There’s something truly magical about baking sourdough bread. The process, the patience, and the living, breathing starter all culminate in a loaf that is utterly unique – a bread with a complex tangy flavour, a beautifully open crumb, and an undeniably satisfying, crackling crust. It’s more than just baking; it’s a journey into the heart of traditional bread making.

My recipe for a Classic Crusty Sourdough Loaf is designed to demystify this rewarding process, guiding you towards achieving that coveted artisan quality in your own kitchen. We’ll focus on the essential steps and techniques that ensure a well-developed flavour, an airy interior, and that perfect, deeply golden crust that sings as it cools.

In this post, I’ll walk you through every stage, from feeding your starter to the final bake.
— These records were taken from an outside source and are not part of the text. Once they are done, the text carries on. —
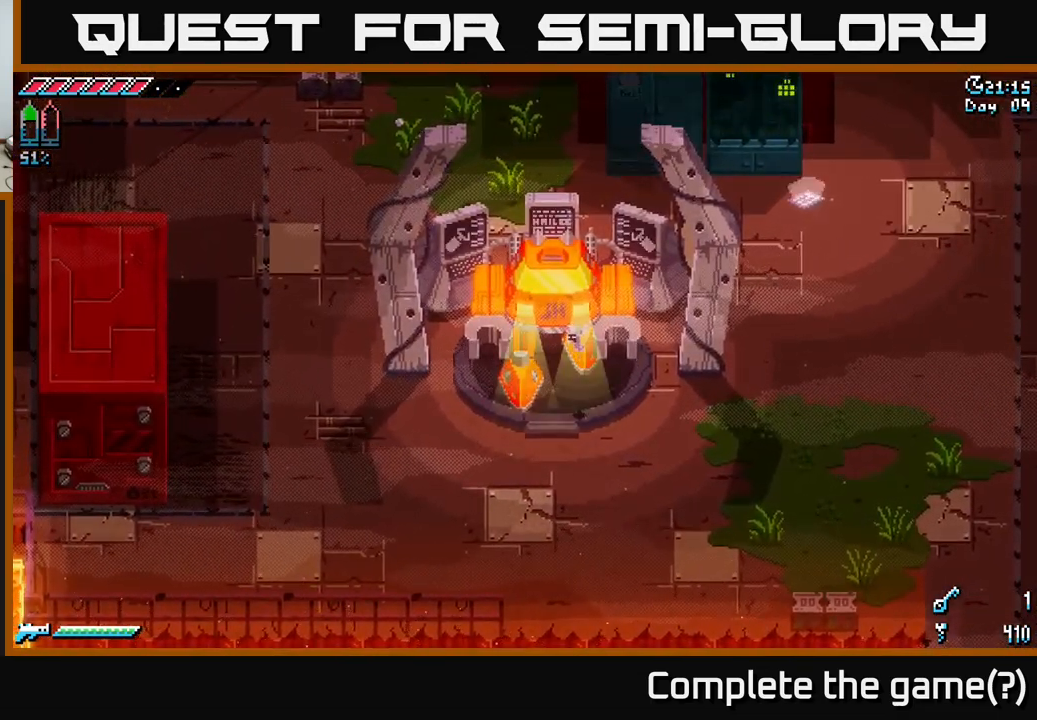
{"buttons": [], "left_stick": "down-right", "right_stick": "center", "events": [[484, "left_stick", "down-right"]]}
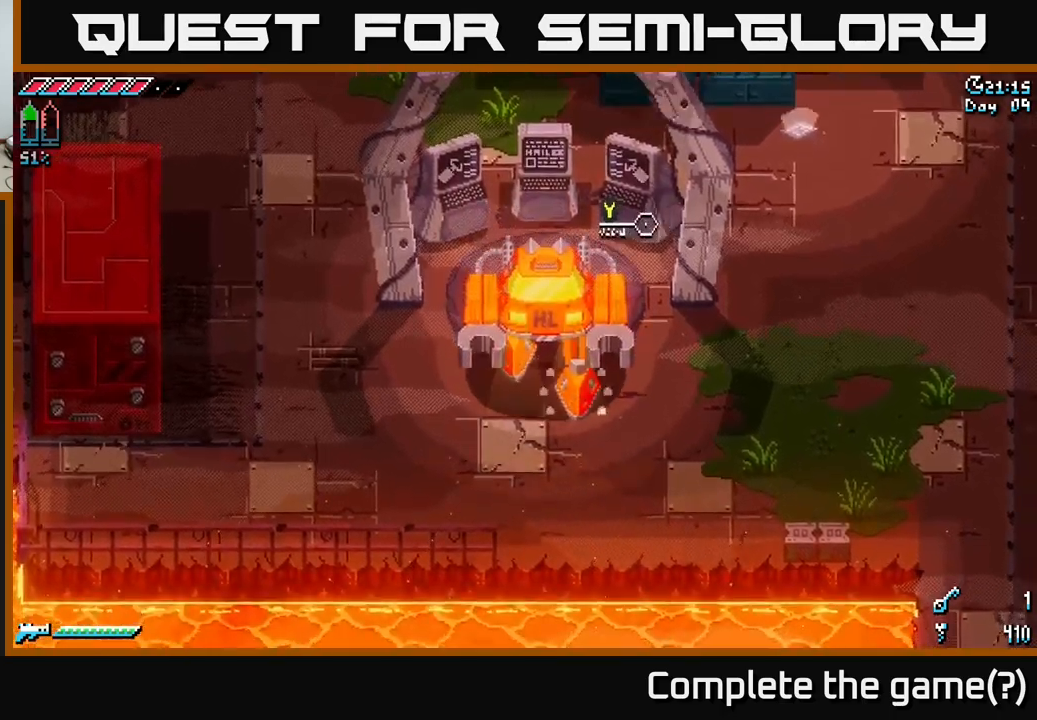
{"buttons": [], "left_stick": "right", "right_stick": "center", "events": [[300, "left_stick", "right"]]}
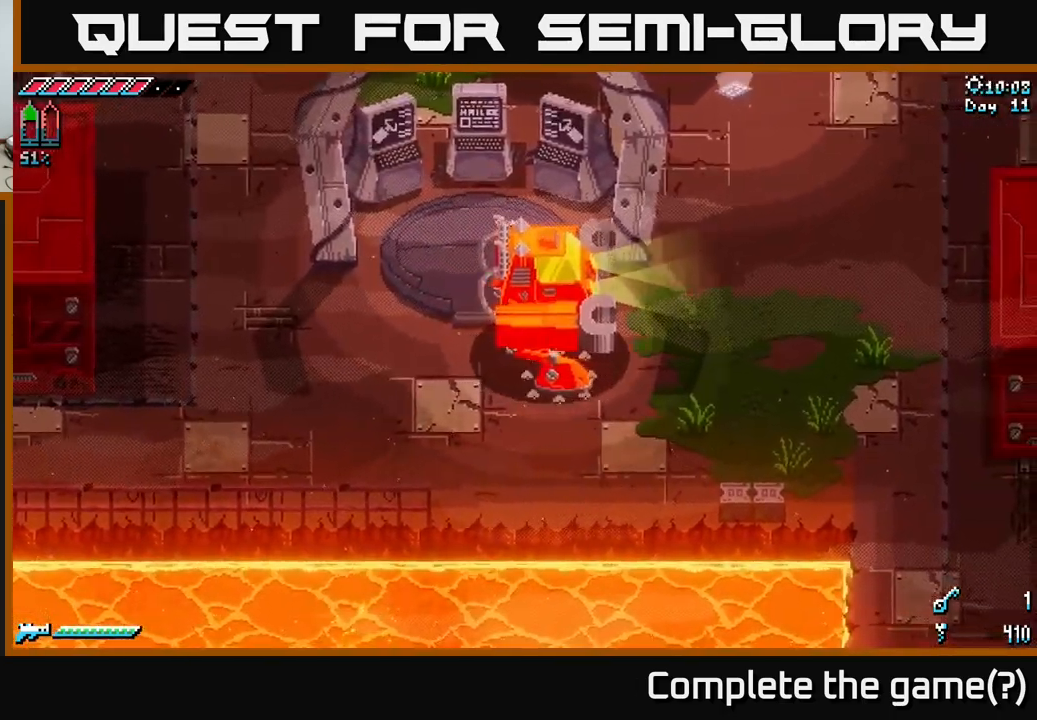
{"buttons": [], "left_stick": "right", "right_stick": "center", "events": [[167, "X", "down"], [384, "X", "up"]]}
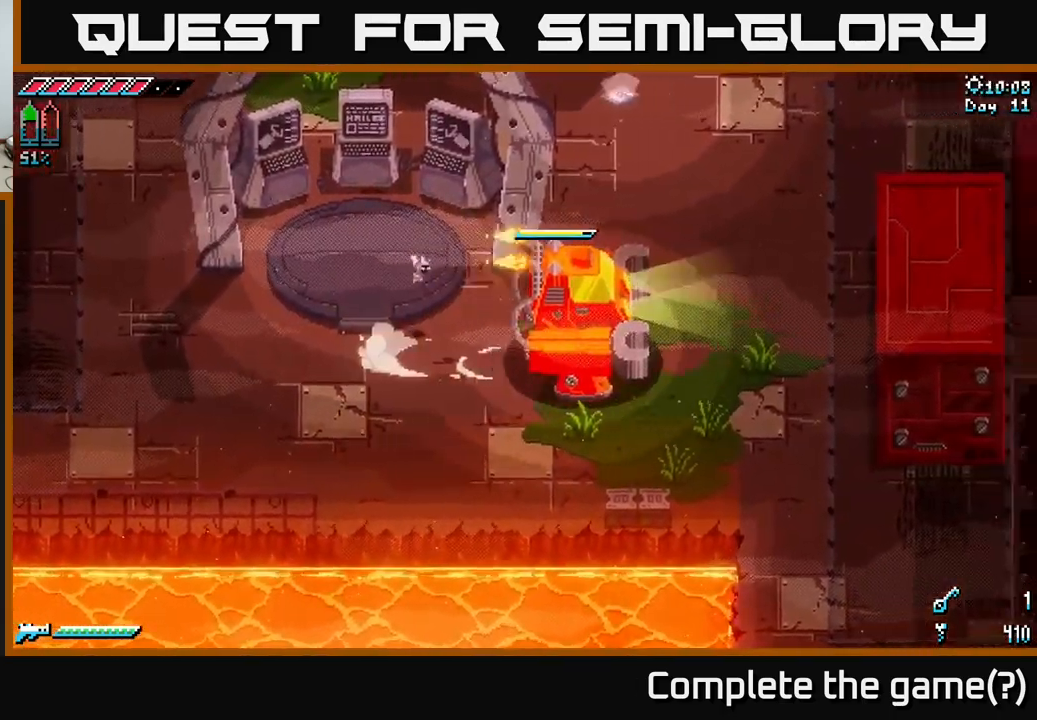
{"buttons": [], "left_stick": "down-right", "right_stick": "center", "events": [[367, "left_stick", "down-right"]]}
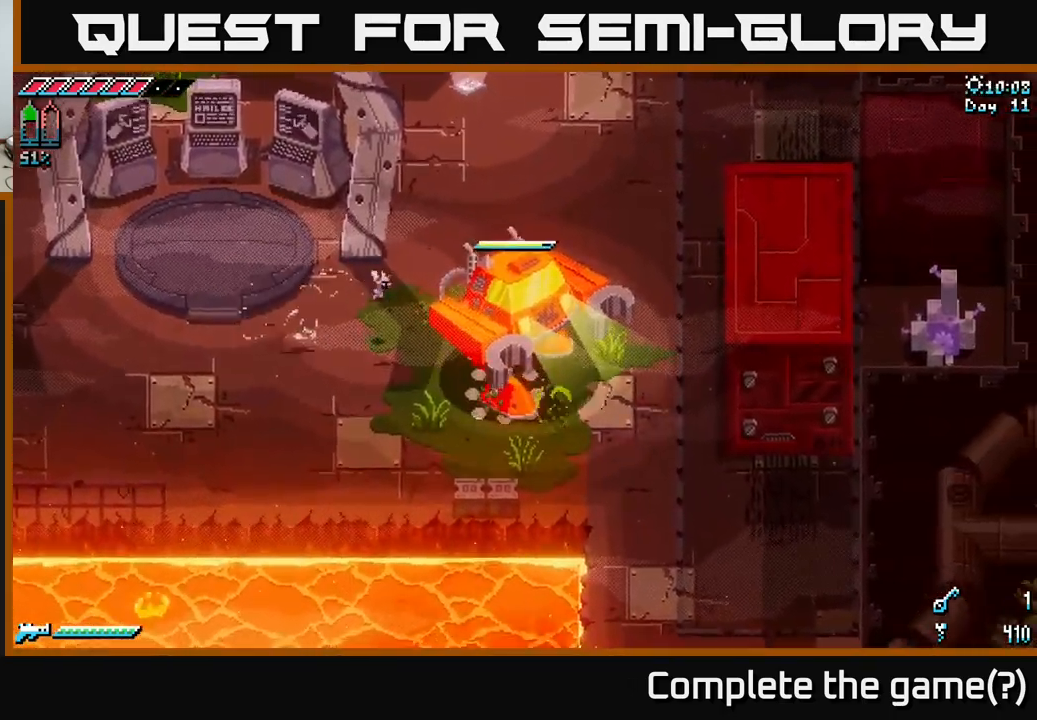
{"buttons": [], "left_stick": "down-right", "right_stick": "center", "events": []}
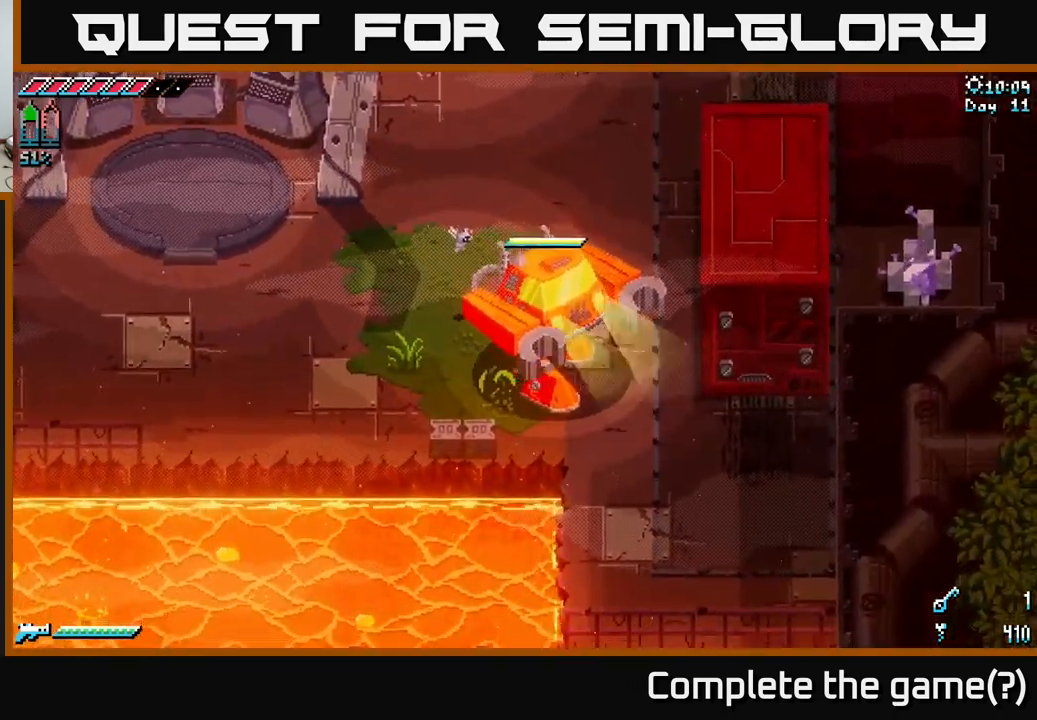
{"buttons": [], "left_stick": "down-right", "right_stick": "center", "events": []}
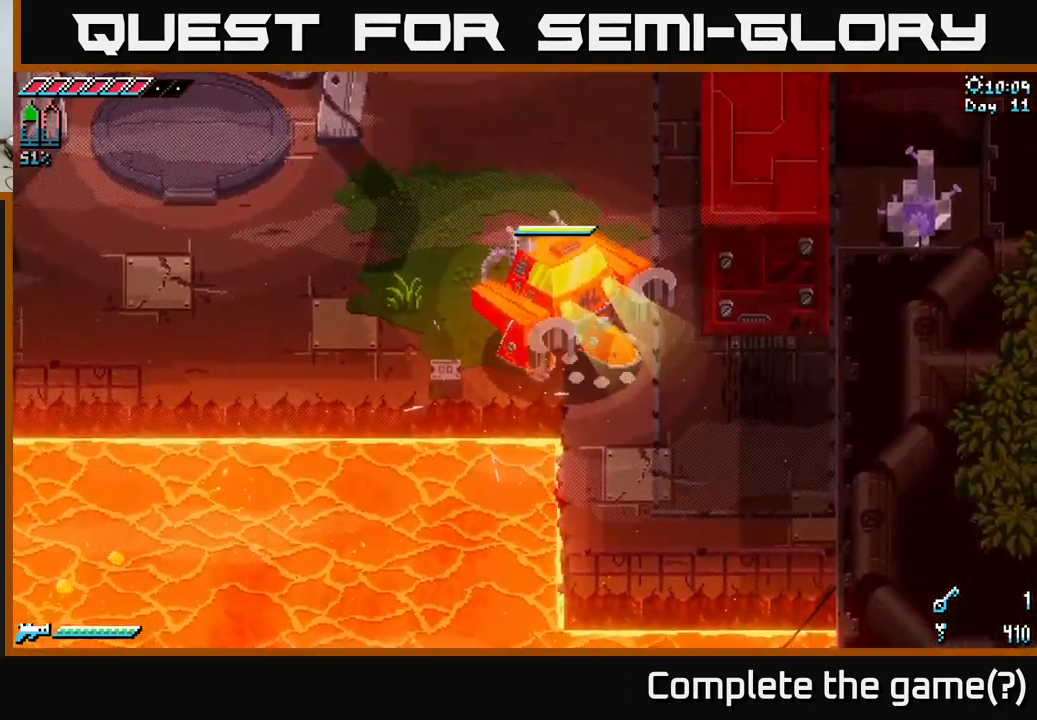
{"buttons": [], "left_stick": "down-right", "right_stick": "center", "events": []}
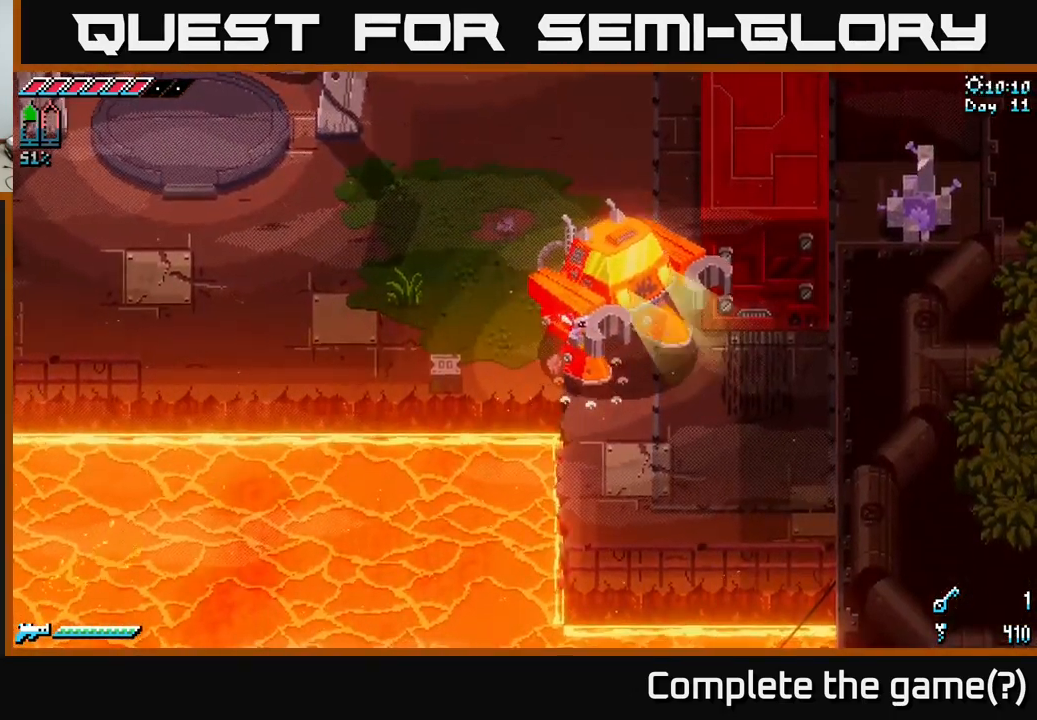
{"buttons": [], "left_stick": "right", "right_stick": "center", "events": [[384, "left_stick", "right"]]}
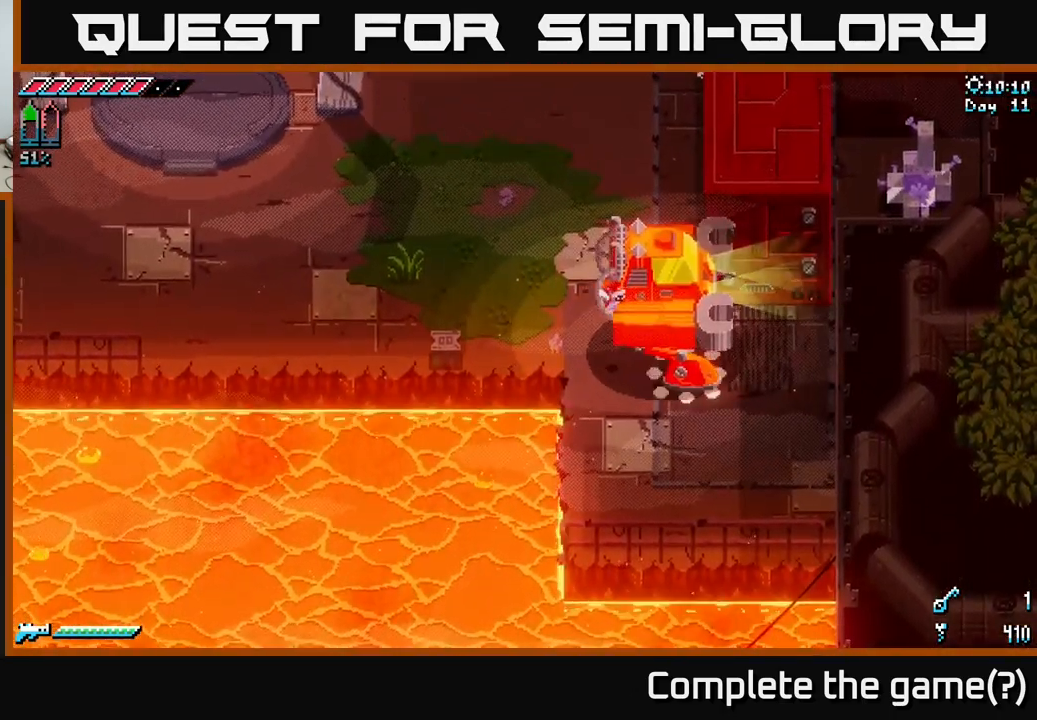
{"buttons": [], "left_stick": "up-right", "right_stick": "center", "events": [[400, "left_stick", "up-right"]]}
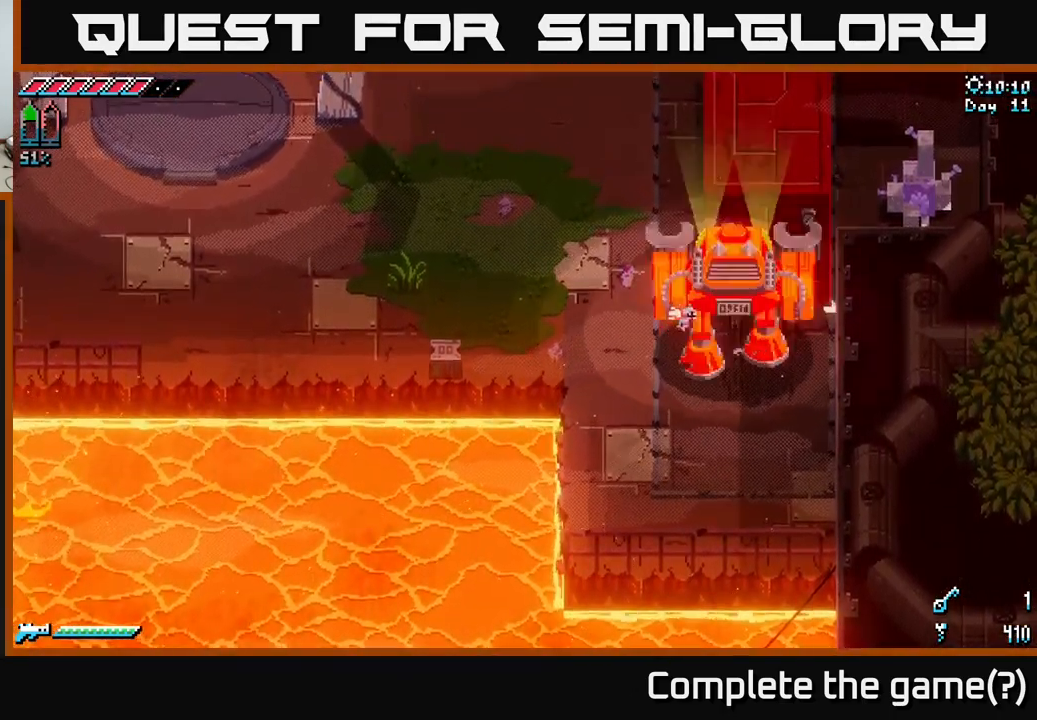
{"buttons": [], "left_stick": "up", "right_stick": "center", "events": [[34, "left_stick", "up"], [234, "R2", "down"], [434, "R2", "up"]]}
Get ready to embrace the rhythm of sourdough and create a loaf that’s not just delicious, but a testament to your baking prowess!

Ingredients

  • Bread Flour Bread flour forms the primary structure of this sourdough, chosen for its high protein content (typically 12-14%). This robust protein level is essential for developing the strong, elastic gluten network needed to trap the gases produced by the levain, resulting in a well-risen loaf with a desirable open and chewy crumb. For more on gluten read ‘The Secret Life of Flour’
  • Wholemeal Flour – Or whole wheat flour adds depth of flavour, nutritional value, and contributes to the rustic character of the sourdough. Its bran and germ content provide a more complex, nutty taste and a slightly denser crumb, while also offering additional food for the levain, aiding in fermentation.
  • Levain – The Levain is the heart and soul of sourdough, acting as the sole leavening agent. This active, bubbly starter, a fermented mixture of flour and water, provides the wild yeasts and beneficial bacteria necessary to ferment the dough, creating its characteristic tangy flavour, open crumb structure, and impressive rise.
  • Water – is a critical component in sourdough, not just for hydration but for activating the gluten and facilitating fermentation. It allows the flour proteins to form gluten, helps the levain distribute evenly, and is essential for the enzymatic reactions that break down starches, contributing to the bread’s flavour and texture.
  • Salt – is indispensable in sourdough for both flavour and dough management. It enhances the bread’s complex taste profile, balances the tanginess from the fermentation, and crucially, helps to regulate yeast activity and strengthen the gluten network, leading to a more manageable dough and improved crumb structure.
Sourdough Success: Top Tips for Your Loaf

Baking sourdough is a rewarding journey that builds confidence with practice. While the process appears lengthy, the hands-on time is surprisingly minimal – often around an hour in total. Don’t be disheartened by early attempts; it’s a learning curve! Even if a loaf doesn’t look perfect, it will almost certainly taste fantastic.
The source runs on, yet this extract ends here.